> **PROBLEM DETAILS**
List each line of the data that holds the string "vehicle".

Stored data entries
--*--

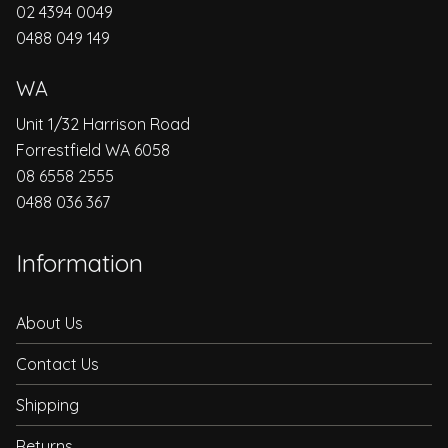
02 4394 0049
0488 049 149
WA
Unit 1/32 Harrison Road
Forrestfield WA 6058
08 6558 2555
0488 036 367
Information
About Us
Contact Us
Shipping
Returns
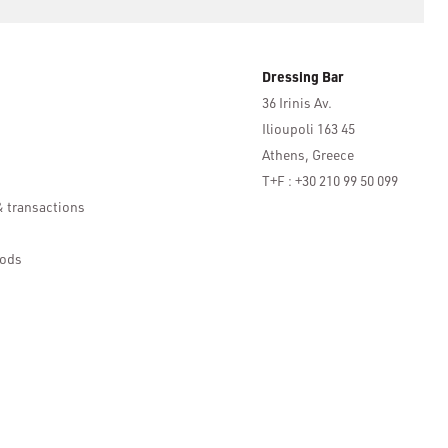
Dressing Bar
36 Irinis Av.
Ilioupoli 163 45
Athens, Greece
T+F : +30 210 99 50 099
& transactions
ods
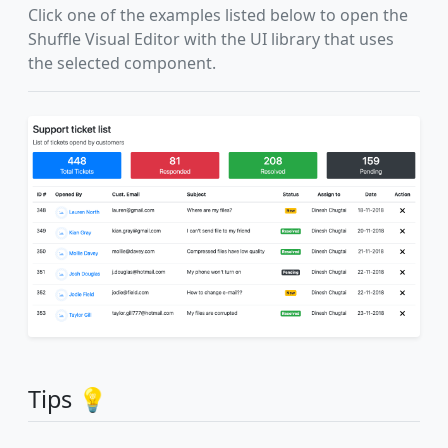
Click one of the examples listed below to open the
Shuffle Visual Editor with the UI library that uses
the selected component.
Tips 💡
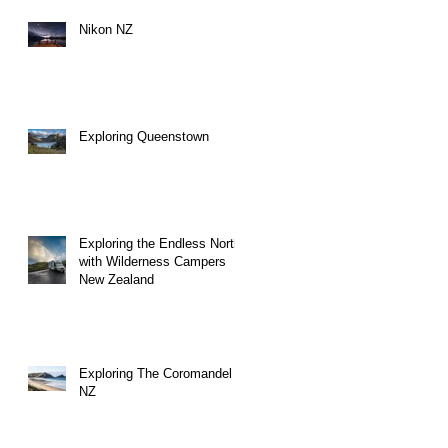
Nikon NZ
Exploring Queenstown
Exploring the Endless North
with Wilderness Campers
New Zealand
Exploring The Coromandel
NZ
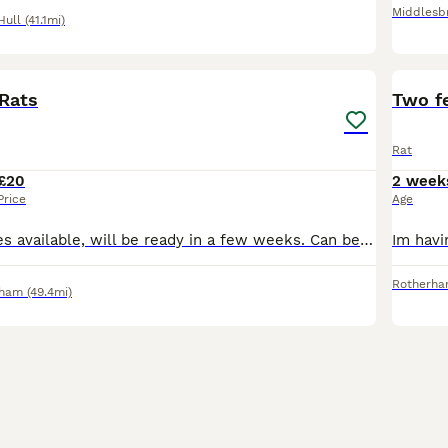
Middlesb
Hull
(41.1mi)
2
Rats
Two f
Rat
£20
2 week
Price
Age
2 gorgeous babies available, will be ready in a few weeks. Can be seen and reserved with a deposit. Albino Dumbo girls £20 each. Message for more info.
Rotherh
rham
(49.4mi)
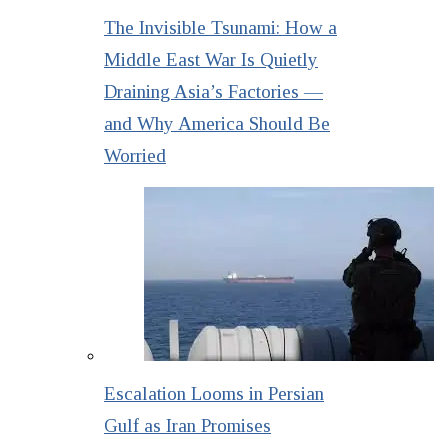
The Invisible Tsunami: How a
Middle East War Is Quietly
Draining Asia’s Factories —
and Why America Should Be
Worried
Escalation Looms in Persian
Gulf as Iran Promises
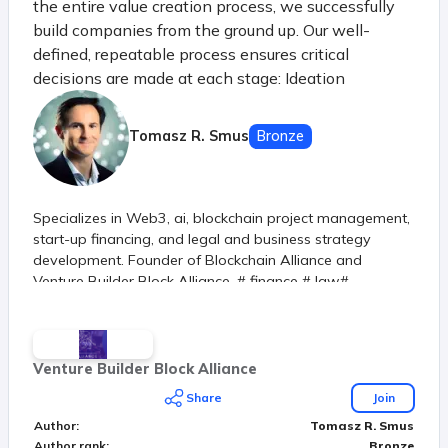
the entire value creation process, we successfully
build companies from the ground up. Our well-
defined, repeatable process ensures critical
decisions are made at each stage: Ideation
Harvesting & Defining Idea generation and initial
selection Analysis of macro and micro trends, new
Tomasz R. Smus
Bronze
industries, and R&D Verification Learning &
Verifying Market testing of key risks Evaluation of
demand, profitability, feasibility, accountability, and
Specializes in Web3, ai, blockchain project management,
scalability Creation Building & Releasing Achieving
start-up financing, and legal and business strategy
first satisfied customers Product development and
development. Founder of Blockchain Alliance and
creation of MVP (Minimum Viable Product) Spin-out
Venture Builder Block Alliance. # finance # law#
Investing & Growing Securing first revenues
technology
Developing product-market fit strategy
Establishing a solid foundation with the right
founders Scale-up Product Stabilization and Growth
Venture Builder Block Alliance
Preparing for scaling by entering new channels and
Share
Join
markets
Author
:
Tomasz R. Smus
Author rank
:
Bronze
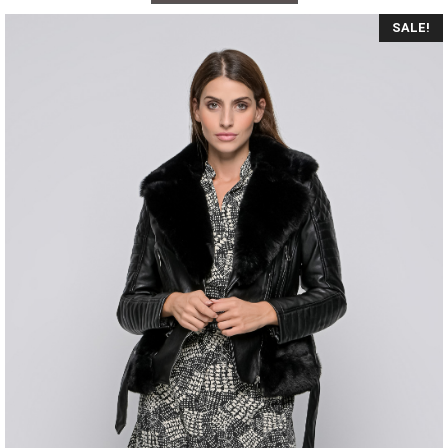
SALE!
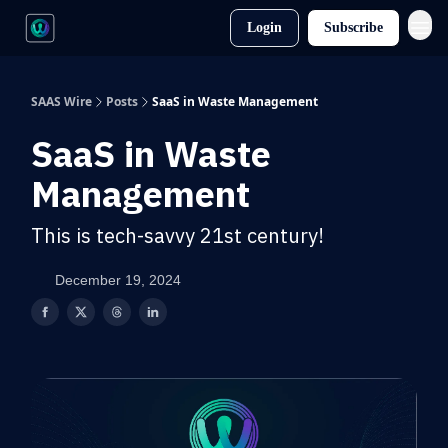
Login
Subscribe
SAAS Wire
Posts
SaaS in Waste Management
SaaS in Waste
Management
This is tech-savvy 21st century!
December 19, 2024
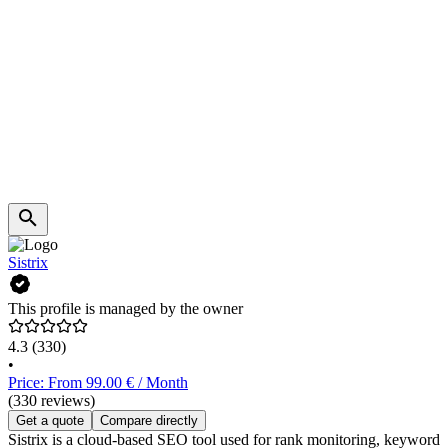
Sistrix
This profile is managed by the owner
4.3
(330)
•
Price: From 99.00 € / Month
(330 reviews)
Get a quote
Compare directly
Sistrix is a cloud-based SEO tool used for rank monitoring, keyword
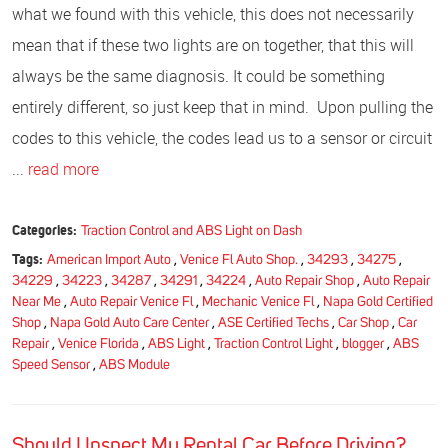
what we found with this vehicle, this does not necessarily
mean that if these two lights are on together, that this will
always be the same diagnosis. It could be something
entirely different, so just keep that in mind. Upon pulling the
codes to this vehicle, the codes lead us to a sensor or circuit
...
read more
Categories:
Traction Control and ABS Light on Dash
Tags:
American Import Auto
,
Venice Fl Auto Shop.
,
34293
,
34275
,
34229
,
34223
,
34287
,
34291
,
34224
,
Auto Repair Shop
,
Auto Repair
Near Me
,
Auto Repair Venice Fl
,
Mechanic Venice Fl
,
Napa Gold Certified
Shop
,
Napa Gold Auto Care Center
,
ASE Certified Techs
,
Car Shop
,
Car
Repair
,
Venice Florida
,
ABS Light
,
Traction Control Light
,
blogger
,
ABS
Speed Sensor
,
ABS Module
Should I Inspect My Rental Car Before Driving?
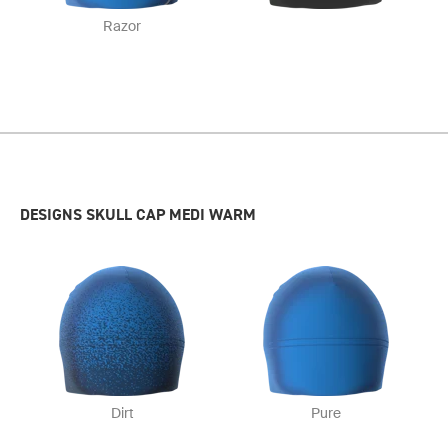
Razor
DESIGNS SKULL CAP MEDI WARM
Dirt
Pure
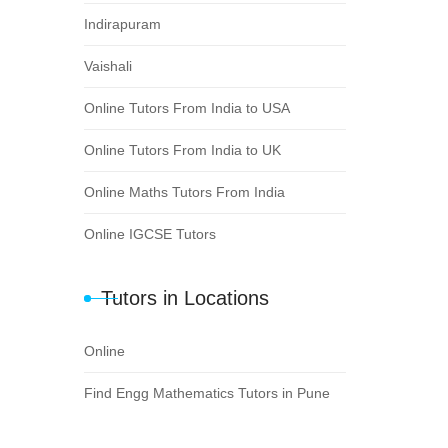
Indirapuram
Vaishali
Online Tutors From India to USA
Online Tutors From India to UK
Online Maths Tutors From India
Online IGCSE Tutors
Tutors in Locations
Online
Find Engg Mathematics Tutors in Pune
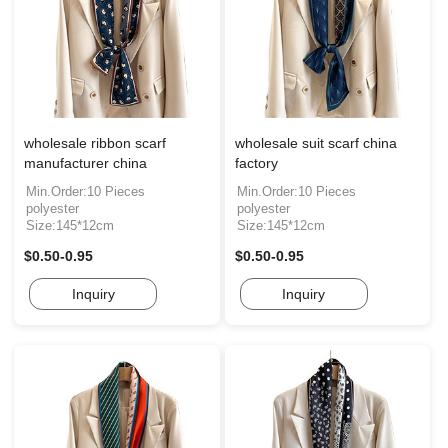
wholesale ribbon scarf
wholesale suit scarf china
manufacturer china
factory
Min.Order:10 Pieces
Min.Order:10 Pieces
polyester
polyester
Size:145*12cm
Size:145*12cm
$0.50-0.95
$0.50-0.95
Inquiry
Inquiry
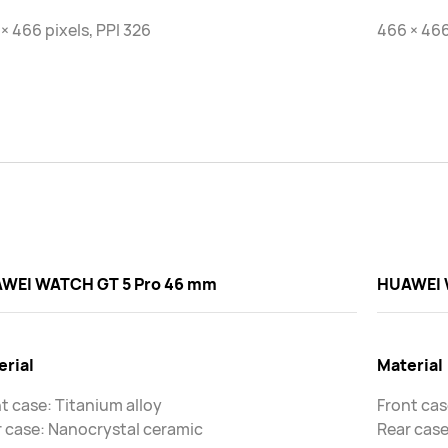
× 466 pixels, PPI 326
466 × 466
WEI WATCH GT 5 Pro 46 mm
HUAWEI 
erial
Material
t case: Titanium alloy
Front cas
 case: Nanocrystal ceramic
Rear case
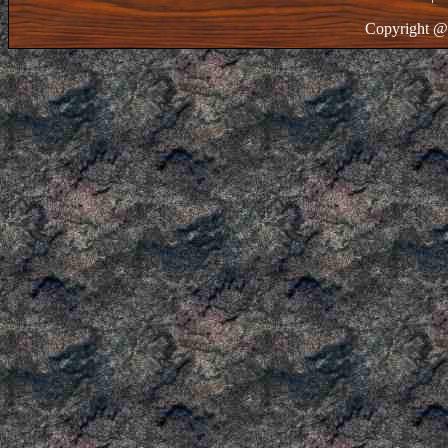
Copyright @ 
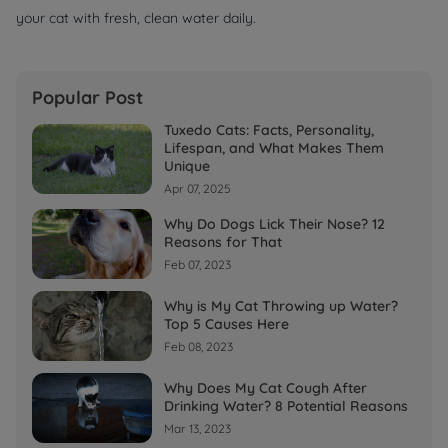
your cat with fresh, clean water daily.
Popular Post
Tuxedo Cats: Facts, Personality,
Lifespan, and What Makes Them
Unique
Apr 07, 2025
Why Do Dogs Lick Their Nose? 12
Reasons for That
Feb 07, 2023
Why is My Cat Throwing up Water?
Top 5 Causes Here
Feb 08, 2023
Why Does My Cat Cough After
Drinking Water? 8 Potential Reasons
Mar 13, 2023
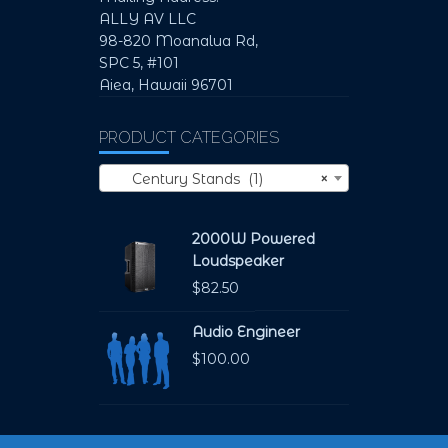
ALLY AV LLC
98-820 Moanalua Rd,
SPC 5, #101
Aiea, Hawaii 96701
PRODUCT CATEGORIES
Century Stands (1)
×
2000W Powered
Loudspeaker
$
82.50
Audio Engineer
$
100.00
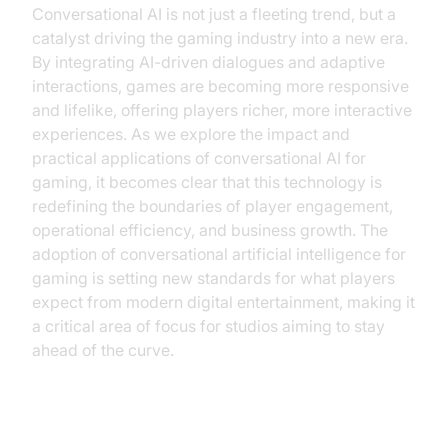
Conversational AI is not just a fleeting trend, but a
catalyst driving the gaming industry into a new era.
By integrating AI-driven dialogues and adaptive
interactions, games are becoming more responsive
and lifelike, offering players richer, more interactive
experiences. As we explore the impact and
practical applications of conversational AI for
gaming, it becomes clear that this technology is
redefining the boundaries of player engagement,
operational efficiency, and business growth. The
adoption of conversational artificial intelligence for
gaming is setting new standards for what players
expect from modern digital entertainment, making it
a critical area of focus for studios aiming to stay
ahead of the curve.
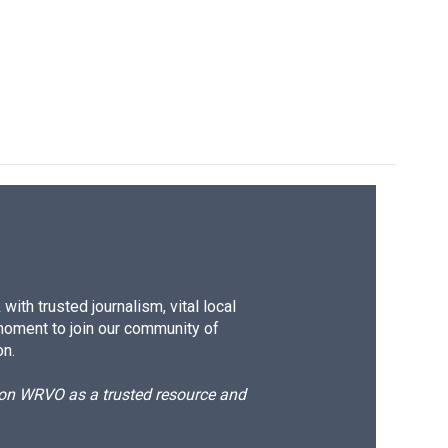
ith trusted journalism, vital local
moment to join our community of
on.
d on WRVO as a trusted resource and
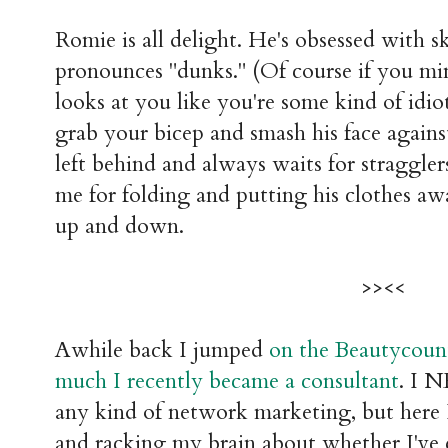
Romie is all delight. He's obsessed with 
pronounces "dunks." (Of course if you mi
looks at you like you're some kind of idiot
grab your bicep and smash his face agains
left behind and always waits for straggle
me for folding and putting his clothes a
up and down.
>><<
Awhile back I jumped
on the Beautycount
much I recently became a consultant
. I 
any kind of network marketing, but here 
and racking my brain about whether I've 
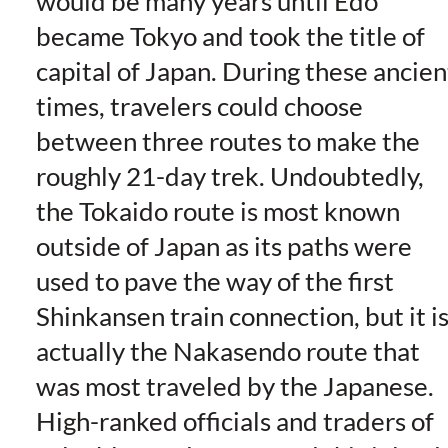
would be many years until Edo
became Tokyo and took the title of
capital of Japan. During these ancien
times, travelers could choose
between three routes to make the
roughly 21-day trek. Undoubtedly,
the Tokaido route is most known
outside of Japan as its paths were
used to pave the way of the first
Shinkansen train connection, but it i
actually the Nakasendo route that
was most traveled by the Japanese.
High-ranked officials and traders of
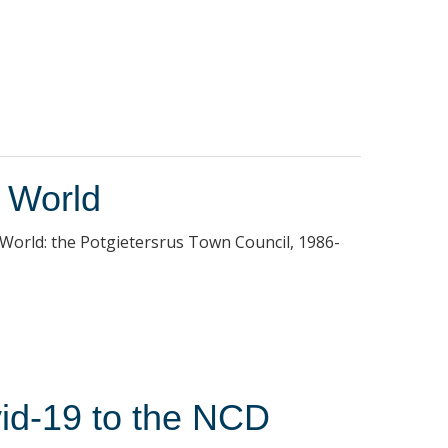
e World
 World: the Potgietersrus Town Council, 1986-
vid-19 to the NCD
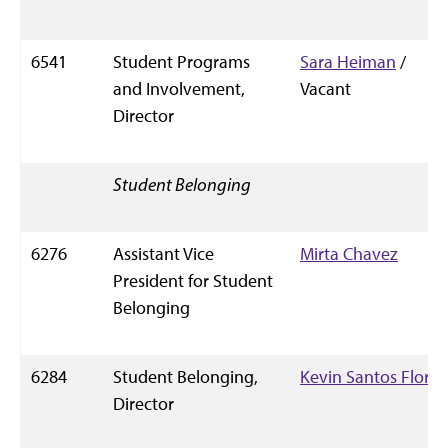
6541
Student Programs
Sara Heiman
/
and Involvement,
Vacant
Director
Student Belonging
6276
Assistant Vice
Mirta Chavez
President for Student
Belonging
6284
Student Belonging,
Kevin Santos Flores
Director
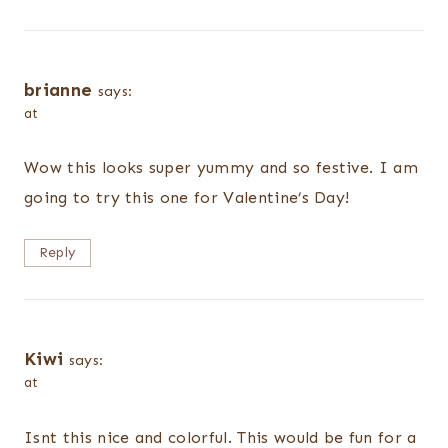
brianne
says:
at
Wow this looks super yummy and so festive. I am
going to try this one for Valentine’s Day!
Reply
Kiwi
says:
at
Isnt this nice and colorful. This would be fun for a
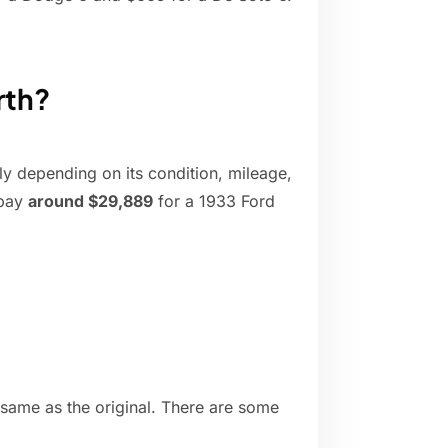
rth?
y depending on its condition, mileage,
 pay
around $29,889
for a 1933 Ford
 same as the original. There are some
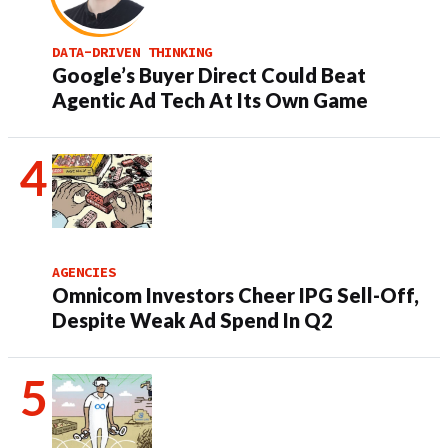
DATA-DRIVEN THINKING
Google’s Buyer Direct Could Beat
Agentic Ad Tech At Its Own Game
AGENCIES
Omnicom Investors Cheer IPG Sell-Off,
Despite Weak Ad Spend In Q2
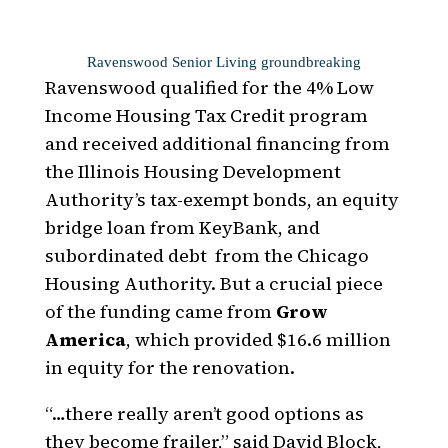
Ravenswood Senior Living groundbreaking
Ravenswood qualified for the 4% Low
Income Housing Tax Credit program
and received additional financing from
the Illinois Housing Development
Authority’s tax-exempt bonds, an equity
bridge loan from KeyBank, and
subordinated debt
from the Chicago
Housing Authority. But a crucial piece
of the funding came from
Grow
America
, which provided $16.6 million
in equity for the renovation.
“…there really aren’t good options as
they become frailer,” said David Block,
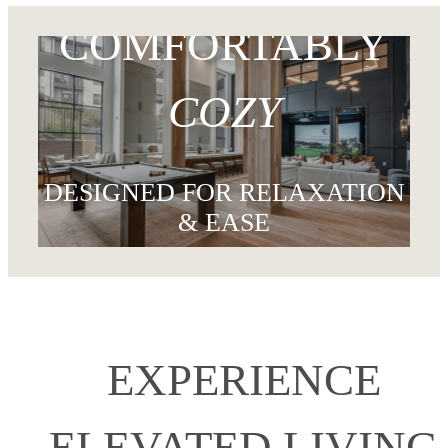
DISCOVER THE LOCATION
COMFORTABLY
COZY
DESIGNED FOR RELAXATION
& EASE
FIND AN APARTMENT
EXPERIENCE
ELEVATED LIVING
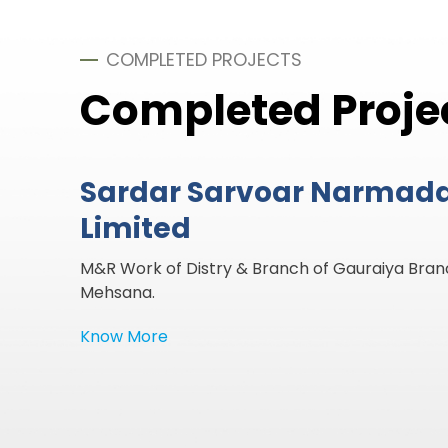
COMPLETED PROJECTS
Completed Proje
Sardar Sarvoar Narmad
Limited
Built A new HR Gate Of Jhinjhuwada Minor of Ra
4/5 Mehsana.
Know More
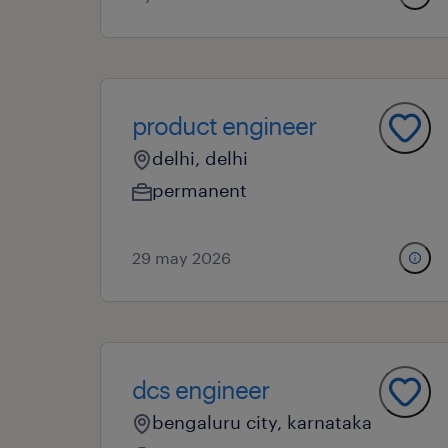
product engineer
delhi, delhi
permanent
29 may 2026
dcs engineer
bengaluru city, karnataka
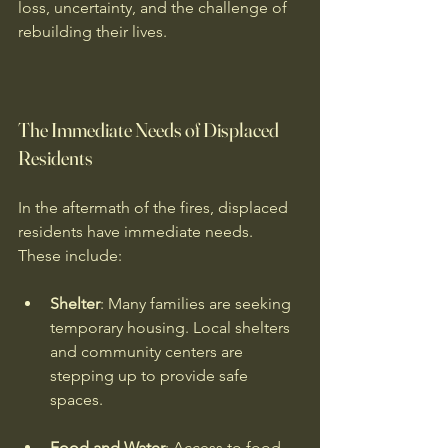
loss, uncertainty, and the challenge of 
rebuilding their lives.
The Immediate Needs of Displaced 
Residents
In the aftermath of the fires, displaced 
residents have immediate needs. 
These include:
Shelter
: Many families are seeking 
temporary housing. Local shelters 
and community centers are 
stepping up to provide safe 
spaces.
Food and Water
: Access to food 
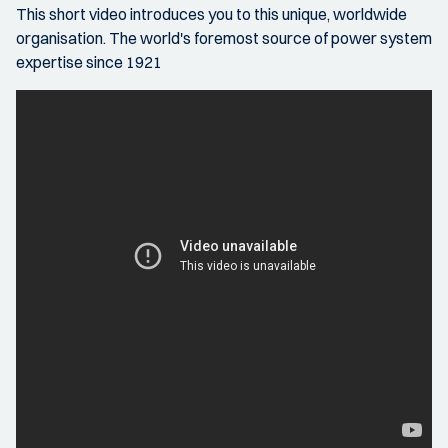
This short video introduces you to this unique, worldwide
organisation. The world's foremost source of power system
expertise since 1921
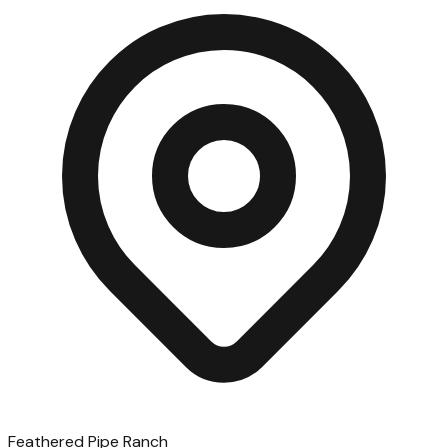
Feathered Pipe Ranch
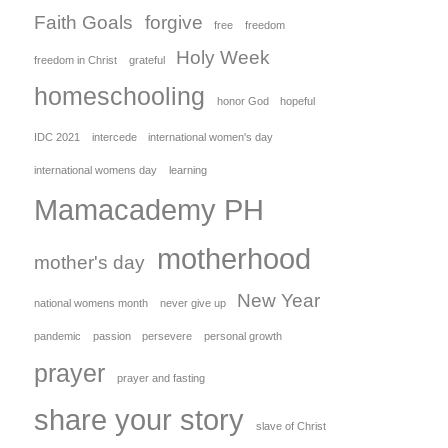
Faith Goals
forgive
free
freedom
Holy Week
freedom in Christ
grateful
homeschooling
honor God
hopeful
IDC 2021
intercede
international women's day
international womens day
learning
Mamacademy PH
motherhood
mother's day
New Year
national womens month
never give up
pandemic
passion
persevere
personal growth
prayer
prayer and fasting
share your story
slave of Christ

--*--

> **RESULT BELOW**
what we found with this vehicle, this does not necessarily
codes to this vehicle, the codes lead us to a sensor or circuit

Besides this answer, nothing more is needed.